At the same time, however, it should be highlighted that public authorities have no obligation to resort to the market in order to discharge their (public service) missions and they are fundamentally free to either cooperate with other public authorities (Hamburg) or entrust the execution of those activities in-house (Teckal). This is an area where the clash between EU Institutions and Member States has been evident and the recently approved Directive 2014/24 tries to provide a compromise solution in Art 12 by recognising that in those cases a public procurement procedure is not required (and allowing for the instrumental entities used to even carry out market activities up to a 20% of their average total turnover). 
 
In my view, the fact that public procurement rules allow for the avoidance of public tenders in the award of public contracts [including those for the provision of public services (broadly defined)] to public undertakings or other contracting authorities, creates a difficulty from a State aid/procurement interaction perspective.

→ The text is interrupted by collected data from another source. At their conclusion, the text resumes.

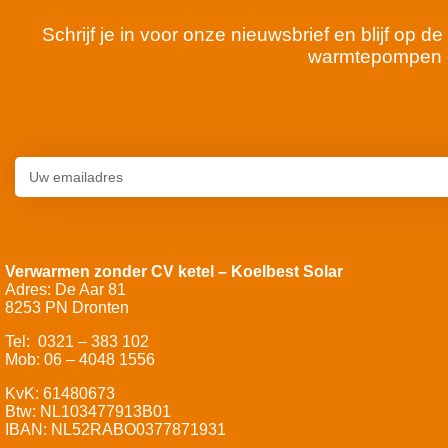
Schrijf je in voor onze nieuwsbrief en blijf op
warmtepompen 
Verwarmen zonder CV ketel – Koelbest Solar
Adres: De Aar 81
8253 PN Dronten
Tel: 0321 – 383 102
Mob: 06 – 4048 1556
KvK: 61480673
Btw: NL103477913B01
IBAN: NL52RABO0377871931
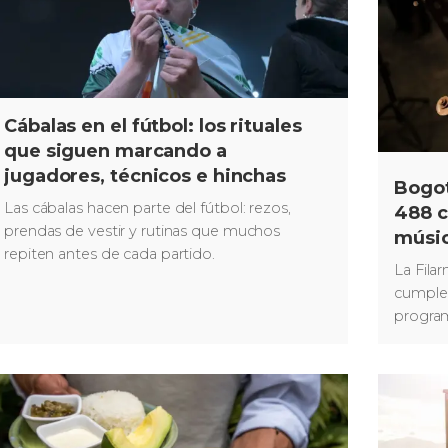
Cábalas en el fútbol: los rituales
que siguen marcando a
jugadores, técnicos e hinchas
Bogot
Las cábalas hacen parte del fútbol: rezos,
488 c
prendas de vestir y rutinas que muchos
músic
repiten antes de cada partido.
de la
La Fila
cumplea
program
teatros,
escenar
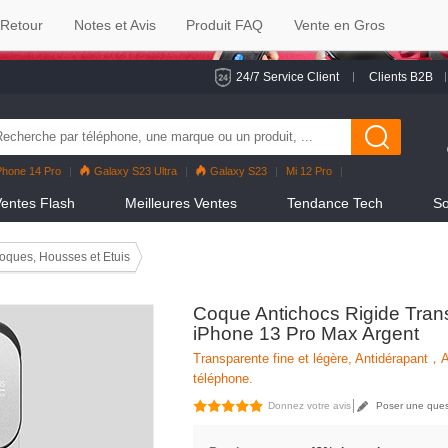
 Retour
Notes et Avis
Produit FAQ
Vente en Gros
24/7 Service Client
Clients B2B
Phone 14 Pro
Galaxy S23 Ultra
Galaxy S23
Mi 12 Pro
eno7 Pro
Galaxy S22
Galaxy S22 Ultra
iPhone 12 Pro Max
entes Flash
Meilleures Ventes
Tendance Tech
So
oques, Housses et Etuis
Coque Antichocs Rigide Tran
iPhone 13 Pro Max Argent
Transparente fine et légère, Antidérapant，A
téléphone.
Donnez votre avis
Poser une ques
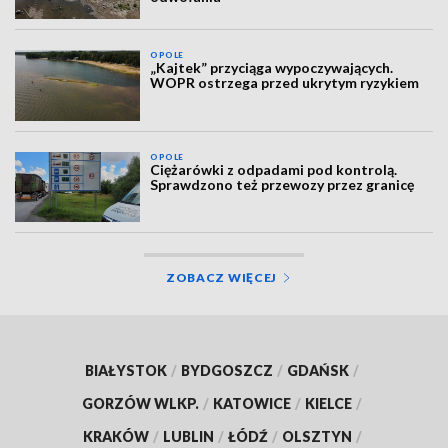
OPOLE
„Kajtek” przyciąga wypoczywających.
WOPR ostrzega przed ukrytym ryzykiem
OPOLE
Ciężarówki z odpadami pod kontrolą.
Sprawdzono też przewozy przez granicę
ZOBACZ WIĘCEJ
BIAŁYSTOK
/
BYDGOSZCZ
/
GDAŃSK
/
GORZÓW WLKP.
/
KATOWICE
/
KIELCE
/
KRAKÓW
/
LUBLIN
/
ŁÓDŹ
/
OLSZTYN
/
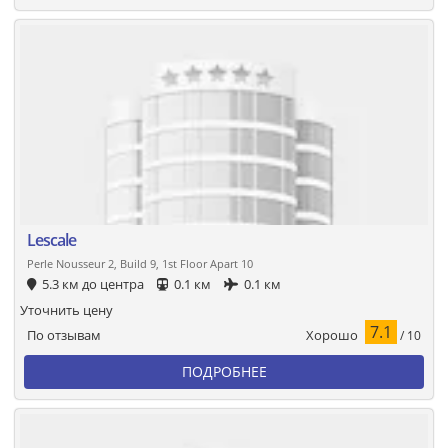
Lescale
Perle Nousseur 2, Build 9, 1st Floor Apart 10
5.3 км до центра
0.1 км
0.1 км
Уточнить цену
7.1
Хорошо
По отзывам
/ 10
ПОДРОБНЕЕ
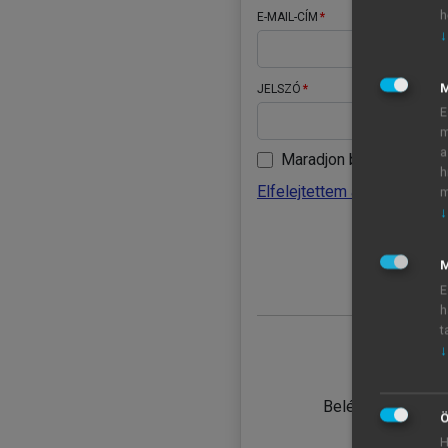
h
E-MAIL-CÍM
↓
JELSZÓ
E
m
a
Maradjon belépve
h
Elfelejtettem a jelszavamat
m
↓
BELÉ
M
E
h
t
↓
TANULÓ
Belépés intézmén
Ö
H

The basic difficulty derives from the fact that a perfectly legal decision to keep certain activities within the public sector creates very significant difficulties for the funding of that activity as soon as there is any (potential) interaction with the market--which, at least under the new rules in Art 12 of Dir 2014/24, is also a perfectly legal situation. This is a structural problem of coordination of both sets of rules that comes to put pressure on the viability of keeping the Altmark criteria untouched.
 
Indeed, following the general reasoning of the GC in Zweckverband Tierkörperbeseitigung, the absence of a procurement procedure (despite the fact that it was not required) excludes the possibility to benefit from the presumption set out in the 4th Altmark condition and creates a significant risk of breach of EU State aid rules. From the perspective of the consistency of the procurement system and the effectiveness of the general consensus that the procurement rules "should [not] deal with the liberalisation of services of general economic interest, reserved to public or private entities, or with the privatisation of public entities providing services" [Rec (6) Dir 2014/24] , this is problematic. The increased risks of infringement of State aid rules brings a very important limitation on the contracting authorities' actual freedom to resort to schemes covered by Art 12 of Directive 2014/24 and creates a clear incentive for overcompliance with public procurement rules.
 
Regardless of the benefits that more compliance with procurement rules and public tenders could bring about, the clear limits that EU constitutional rules (and the principle of neutrality of ownership in Art 345 TFEU in particular) create need to be respected and duly acknowldeged. Hence the difficulty in coordinating all these sets of provisions in a manner that is respectful with both the split of competences between Member States and the EU, and the effectiveness of EU State aid rules.
 
In my view, the CJEU should use the opportunity to clarify these complicated issues in case the GC's Zweckverband Tierkörperbeseitigung Judgment is further appealed. In the meantime, there are lots of issues that require further thought and, in particular, how to exactly reach the adequate balance in the coordination of both sets of rules.